▸ **WORK TO COMPLETE**
From the entries, copy every line that carries the string "yChannelSelector".

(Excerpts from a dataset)
[Start of section]
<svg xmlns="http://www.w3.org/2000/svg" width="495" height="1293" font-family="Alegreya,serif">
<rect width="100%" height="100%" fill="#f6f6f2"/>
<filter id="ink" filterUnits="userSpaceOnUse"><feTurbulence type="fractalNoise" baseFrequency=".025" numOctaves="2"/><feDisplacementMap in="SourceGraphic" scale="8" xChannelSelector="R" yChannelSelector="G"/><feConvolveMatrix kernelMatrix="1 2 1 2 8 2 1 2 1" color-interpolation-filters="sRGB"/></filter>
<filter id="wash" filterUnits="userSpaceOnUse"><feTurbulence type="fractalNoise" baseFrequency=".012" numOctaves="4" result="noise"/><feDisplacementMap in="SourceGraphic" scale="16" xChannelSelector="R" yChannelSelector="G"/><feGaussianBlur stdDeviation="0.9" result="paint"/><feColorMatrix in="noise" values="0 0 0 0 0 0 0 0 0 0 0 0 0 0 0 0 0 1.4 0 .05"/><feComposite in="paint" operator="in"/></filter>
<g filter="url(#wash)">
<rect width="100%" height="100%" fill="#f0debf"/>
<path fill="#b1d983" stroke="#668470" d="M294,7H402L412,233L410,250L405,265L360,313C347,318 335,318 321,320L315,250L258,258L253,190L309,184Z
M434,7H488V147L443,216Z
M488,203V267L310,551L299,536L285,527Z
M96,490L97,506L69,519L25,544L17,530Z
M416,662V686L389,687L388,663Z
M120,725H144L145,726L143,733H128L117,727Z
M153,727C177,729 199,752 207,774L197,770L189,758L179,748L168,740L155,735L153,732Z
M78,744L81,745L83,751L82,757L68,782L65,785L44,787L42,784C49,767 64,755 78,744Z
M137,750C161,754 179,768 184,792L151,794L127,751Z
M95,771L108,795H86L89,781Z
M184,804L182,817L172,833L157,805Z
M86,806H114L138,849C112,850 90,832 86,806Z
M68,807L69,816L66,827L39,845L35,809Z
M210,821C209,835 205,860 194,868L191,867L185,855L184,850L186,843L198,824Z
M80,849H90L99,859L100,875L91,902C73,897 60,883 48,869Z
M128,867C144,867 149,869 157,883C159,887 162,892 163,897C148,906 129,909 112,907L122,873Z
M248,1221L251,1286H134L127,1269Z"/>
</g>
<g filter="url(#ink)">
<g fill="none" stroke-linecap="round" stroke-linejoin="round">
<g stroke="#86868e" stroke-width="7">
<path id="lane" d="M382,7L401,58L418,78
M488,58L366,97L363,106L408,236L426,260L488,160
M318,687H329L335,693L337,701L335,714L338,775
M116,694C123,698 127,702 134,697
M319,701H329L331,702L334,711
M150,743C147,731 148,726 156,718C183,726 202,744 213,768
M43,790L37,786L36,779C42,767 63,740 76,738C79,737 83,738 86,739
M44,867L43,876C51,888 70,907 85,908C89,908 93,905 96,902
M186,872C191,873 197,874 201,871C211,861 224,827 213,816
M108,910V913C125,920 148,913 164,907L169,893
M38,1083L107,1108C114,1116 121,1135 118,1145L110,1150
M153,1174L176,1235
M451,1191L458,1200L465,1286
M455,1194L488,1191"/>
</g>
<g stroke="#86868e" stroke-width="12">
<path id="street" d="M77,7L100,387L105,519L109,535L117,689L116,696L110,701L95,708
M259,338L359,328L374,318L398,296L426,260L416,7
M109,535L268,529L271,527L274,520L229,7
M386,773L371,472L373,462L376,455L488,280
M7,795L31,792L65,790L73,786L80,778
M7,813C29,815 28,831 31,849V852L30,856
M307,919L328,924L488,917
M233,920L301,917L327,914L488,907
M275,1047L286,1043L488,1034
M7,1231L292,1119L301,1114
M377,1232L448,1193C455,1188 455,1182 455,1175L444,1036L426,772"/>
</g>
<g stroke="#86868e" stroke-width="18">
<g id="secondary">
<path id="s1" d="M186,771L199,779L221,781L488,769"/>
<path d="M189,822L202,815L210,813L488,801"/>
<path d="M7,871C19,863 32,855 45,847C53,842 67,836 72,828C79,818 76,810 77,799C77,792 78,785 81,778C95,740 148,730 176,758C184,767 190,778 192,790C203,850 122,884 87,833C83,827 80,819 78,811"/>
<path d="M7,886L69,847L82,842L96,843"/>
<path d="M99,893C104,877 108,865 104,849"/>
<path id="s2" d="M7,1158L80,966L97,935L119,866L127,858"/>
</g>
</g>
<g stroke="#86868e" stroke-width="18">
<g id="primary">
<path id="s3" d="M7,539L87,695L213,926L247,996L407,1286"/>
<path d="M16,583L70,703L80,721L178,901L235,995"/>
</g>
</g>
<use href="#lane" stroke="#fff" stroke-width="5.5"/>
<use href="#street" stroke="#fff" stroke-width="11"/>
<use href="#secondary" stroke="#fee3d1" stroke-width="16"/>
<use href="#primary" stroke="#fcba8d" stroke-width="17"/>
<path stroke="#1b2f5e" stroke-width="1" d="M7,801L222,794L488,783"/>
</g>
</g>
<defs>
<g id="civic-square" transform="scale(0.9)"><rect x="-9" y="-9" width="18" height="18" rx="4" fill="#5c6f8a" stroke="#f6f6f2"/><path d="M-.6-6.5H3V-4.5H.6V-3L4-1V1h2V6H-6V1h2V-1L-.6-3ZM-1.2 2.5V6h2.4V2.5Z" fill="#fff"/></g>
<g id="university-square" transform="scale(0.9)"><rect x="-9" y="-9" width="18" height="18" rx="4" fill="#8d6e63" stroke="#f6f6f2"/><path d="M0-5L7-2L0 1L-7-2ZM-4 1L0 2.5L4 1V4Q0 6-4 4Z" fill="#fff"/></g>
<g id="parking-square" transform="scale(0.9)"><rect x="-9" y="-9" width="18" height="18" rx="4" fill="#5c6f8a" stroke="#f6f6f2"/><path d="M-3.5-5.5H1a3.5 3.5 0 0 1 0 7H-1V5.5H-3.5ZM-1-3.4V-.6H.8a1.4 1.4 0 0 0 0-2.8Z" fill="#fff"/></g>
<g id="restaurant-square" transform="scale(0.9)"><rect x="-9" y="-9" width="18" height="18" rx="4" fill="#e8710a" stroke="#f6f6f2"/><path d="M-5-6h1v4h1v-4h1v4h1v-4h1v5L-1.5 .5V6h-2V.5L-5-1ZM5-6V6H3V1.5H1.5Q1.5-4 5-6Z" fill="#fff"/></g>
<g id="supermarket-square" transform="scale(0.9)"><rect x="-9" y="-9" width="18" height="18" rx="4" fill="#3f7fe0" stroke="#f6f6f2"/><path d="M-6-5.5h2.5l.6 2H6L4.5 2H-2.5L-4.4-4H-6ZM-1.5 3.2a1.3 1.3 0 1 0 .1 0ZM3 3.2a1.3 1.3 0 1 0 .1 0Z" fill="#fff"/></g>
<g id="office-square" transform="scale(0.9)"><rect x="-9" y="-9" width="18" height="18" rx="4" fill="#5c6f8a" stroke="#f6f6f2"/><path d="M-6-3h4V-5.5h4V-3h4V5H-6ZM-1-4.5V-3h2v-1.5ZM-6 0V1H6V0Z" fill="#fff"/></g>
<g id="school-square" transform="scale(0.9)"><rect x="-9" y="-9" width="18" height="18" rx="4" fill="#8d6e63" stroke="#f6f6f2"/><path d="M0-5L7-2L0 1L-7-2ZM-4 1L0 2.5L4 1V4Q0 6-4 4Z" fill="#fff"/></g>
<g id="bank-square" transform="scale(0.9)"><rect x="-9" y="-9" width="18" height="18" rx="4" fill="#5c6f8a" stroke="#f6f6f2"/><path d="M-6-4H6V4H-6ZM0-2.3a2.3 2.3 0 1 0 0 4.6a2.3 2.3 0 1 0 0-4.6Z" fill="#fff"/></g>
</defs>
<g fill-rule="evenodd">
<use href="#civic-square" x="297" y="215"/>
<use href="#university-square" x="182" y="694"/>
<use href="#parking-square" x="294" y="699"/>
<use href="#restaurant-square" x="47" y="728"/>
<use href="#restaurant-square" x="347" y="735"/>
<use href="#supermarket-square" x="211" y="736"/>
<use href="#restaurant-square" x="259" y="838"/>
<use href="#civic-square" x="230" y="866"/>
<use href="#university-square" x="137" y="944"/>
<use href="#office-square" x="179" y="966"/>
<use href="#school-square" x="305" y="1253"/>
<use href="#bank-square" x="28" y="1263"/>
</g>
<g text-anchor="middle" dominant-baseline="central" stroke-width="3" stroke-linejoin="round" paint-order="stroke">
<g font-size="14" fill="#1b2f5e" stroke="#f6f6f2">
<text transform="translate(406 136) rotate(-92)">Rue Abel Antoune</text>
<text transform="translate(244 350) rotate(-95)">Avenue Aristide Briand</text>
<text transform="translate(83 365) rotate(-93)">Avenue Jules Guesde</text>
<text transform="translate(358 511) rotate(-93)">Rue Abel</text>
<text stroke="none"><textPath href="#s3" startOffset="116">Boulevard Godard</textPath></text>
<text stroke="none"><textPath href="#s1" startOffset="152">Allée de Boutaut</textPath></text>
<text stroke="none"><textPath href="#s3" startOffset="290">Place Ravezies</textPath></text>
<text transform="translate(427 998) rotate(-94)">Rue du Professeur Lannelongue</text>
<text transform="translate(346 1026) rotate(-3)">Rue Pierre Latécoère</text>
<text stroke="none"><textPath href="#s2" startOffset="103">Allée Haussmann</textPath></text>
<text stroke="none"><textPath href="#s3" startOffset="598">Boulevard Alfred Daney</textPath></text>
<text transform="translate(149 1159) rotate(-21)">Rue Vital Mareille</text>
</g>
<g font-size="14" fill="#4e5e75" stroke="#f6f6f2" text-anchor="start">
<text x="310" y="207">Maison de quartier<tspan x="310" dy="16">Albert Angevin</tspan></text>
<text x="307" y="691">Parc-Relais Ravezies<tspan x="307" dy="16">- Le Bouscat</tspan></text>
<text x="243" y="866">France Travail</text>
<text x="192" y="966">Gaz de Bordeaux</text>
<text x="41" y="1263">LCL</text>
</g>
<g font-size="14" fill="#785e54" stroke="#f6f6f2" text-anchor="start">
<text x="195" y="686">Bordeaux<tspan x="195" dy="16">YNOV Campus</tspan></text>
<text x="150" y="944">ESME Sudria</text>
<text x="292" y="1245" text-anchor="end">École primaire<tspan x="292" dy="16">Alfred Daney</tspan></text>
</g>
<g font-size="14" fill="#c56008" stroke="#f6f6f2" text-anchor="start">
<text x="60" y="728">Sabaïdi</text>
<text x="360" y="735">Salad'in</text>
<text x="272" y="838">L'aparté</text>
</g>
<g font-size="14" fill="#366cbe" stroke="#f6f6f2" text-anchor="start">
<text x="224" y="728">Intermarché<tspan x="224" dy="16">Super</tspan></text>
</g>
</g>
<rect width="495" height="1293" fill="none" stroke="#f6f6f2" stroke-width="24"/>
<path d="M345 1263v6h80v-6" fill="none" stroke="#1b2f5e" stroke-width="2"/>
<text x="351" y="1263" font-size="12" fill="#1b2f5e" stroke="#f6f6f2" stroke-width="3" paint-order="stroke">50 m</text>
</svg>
[End of section]
▸ **SOLUTION TO THIS TASK**
<filter id="ink" filterUnits="userSpaceOnUse"><feTurbulence type="fractalNoise" baseFrequency=".025" numOctaves="2"/><feDisplacementMap in="SourceGraphic" scale="8" xChannelSelector="R" yChannelSelector="G"/><feConvolveMatrix kernelMatrix="1 2 1 2 8 2 1 2 1" color-interpolation-filters="sRGB"/></filter>
<filter id="wash" filterUnits="userSpaceOnUse"><feTurbulence type="fractalNoise" baseFrequency=".012" numOctaves="4" result="noise"/><feDisplacementMap in="SourceGraphic" scale="16" xChannelSelector="R" yChannelSelector="G"/><feGaussianBlur stdDeviation="0.9" result="paint"/><feColorMatrix in="noise" values="0 0 0 0 0 0 0 0 0 0 0 0 0 0 0 0 0 1.4 0 .05"/><feComposite in="paint" operator="in"/></filter>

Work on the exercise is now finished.